The men behind groan. After hopping to an early lead, Texas A&M 2011 is busy doing what it does best: unraveling. Ryan Tannehill will throw a pick, and another, and another as Mike Sherman blindly calls pass after pass after pass. Texas strings together the discount upset plan of plays. A trick play nets them a touchdown, a pick six gets them another, and then stringing together turnovers, field goals, and punt returns for field position overturns a 16-7 Aggie halftime lead.
Texas A&M perfected the art of losing games in 2011. They lost games in the first half, and then in the second half, and then in overtime. They lost because their defense could not hold, and lost because their offense imploded, and even lost because of special teams errors. This, however, would be the worst. Tannehill threw a late TD to take the lead, and then watched as Case McCoy, feeble and lost all night at QB for Texas, executed what may be the most clueless stumble ever through the loose A&M defense for a long gain, putting the Longhorns into field position.
The kick would be good, and Texas left the field for what is most likely a temporary forever. The silence afterwards was pure quease. Every fight song will have to be rewritten. Hatreds will have to be redirected, split, and recalibrated. I have a conversation with my Texas buddy about this, and in the middle (to illustrate a point I've forgotten) do a short dance. It's like a little shimmy, and in no way connected to the game we just watched, but I can't really tell that to the angry, ballcap-wearing dude yelling at me now.
"At least we ain't pieces of snob-ass shit like you."
I yell back, "I'm not even involved here," but that's not right and I know it. I am involved here. This is the awkward part of divorce when a third party is involved. You have to meet the family, and even then they're still coming with all this baggage, this anger, this whole other life trailing them like so much toilet paper stuck to a shoe. The man's wife -- carrying their infant in a sling -- is trying politely to pull the man away, but he's "F--- you"-ing, and yelling, and finally walking away backwards with both fingers in the air. He flashes them several times at a distance just to make sure we know how much he cares.
My friend from Texas turns to me. "They're yours now. What do you think?"
I think they're a cult. I think they're undeniably weird. I think they serve nothing but meat on sticks, and then some meat that isn't on sticks, and then wash it down with Shiner and call it a communion well done.

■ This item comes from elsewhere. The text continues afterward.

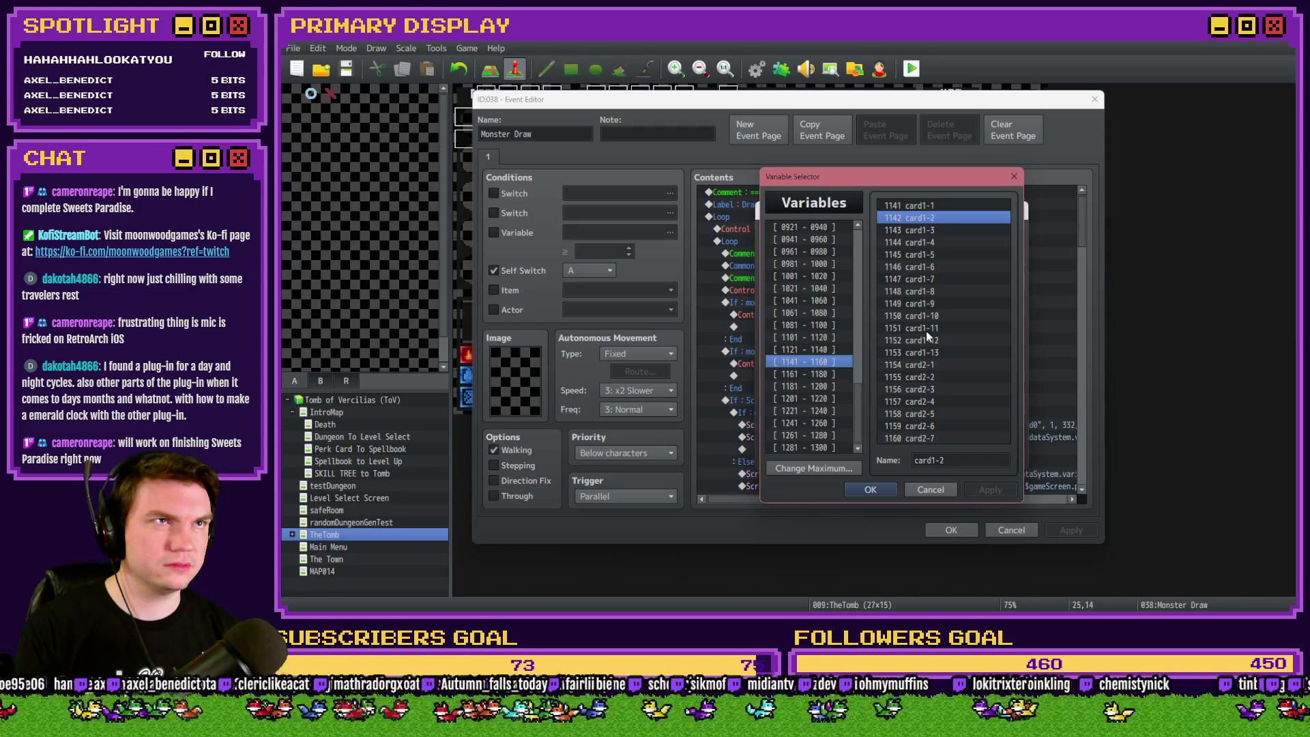
left_click(931, 489)
Set the forced second cardToDraw to 1150, apply the event and start a playtest.
left_click(935, 456)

I think their songs are strange, and that their coach isn't very bright. I think their stadium, closed in properly, would be loud enough to strip the paint off the side of helmets. I think this divorce is going to be messy and sad, just like the general mood of everyone who politely told me precisely just how sad this was going to be today. I think they'll be the weird new kid in the SEC for a while. I think they just lost their Oceania, and will have to find someone else to be at war with forever. I think they really, really love football. No man wastes that many "f---s" over something he doesn't love.
"I think they'll fit right in," I say, and then walk down on the field to bathe in the lights of a strange and empty church.